Document text >>
-=-=-

[net.micro.ns32k] 32332 faster than 32032?

johnl@hammer.UUCP (John Light) (06/16/86)

How can the 32332 be so much faster than the 32032?  Easy.
Let's take a brief look inside the 32032.  I did this work
while our 6200 workstation was a product, and I am telling it
from memory, so some details may be wrong.

When the 32032 came out, I couldn't understand why it was only
about 20% faster than the 32016.  I had waited in anticipation
because by examining the bus usage of the 32016, it was apparent
that the part was fully bus limited.  I did this by comparing the
instruction microcode times in the back of the manual with the
cycle-by-cycle activity on its bus.  It was clear from looking at
those numbers that the microcode spent a lot of time waiting for
bus bandwidth.  I predicted that the 32032 would be 80-100% faster
than the 32016 based on that analysis.

When the parts arrived, I was amazed and disappointed by the observed
performance.  The bus bandwidth was doubled, and the parts were running
only 20% faster.  I again looked at a cycle-by-cycle comparison on its
bus.  I used the "one million times" benchmark from the Byte (or was it
Aim) benchmarks.  It is a simple loop that increments a counter inside
a loop.  It took about 90 clocks for one loop on the 32016.

I first did a naive summation of the microcode execution times from the
manual (32 clocks).  Then I looked at the bus (~70 clocks).  I said to
myself "the bus must not be well synchronized to the cpu", so I did
another analysis of the microcode times on a cycle-by-cycle basis. 
There were conflicts with asynchronous activity in the bus unit.  This
made the theoretical time 38 clocks.  Then I assumed a typical asynchronous
rendezvous time of one clock whenever the cpu wanted the bus interface unit.
That brought the time to ~45 clocks.

-=-=-

What to work on >>
- A) In the 32032 post, why did the author expect the 32032 to run 80-100% faster than the 32016? Answer in one to three sentences.
- B) Answer these questions from the 32032 post:
(i) How much faster than the 32016 did the 32032 actually run?
(ii) About how many clocks did one loop of the benchmark take on the 32016?
(iii) What time did the author's naive summation of the microcode execution times give?
- C) Copy the 32032 post word for word, everything from "There were conflicts" down to "to ~45 clocks.".

Stored data >>
-=-=-

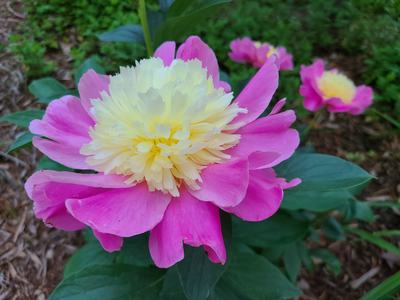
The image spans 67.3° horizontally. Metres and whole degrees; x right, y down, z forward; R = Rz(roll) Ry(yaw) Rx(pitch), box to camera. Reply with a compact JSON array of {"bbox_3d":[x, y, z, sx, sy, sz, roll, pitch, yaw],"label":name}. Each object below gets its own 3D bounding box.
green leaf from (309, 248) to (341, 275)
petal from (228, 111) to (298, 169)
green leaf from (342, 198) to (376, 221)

-=-=-

Answer section >>
- A) By checking the 32016's microcode timings against its bus activity cycle by cycle, the author found that the part was fully bus limited and that the microcode spent much of its time waiting for bus bandwidth. Because of that, the author expected more bus bandwidth to make the chip much faster.

- B)
(i) Only about 20% faster.
(ii) About 90 clocks.
(iii) 32 clocks.

- C)
There were conflicts with asynchronous activity in the bus unit.  This
made the theoretical time 38 clocks.  Then I assumed a typical asynchronous
rendezvous time of one clock whenever the cpu wanted the bus interface unit.
That brought the time to ~45 clocks.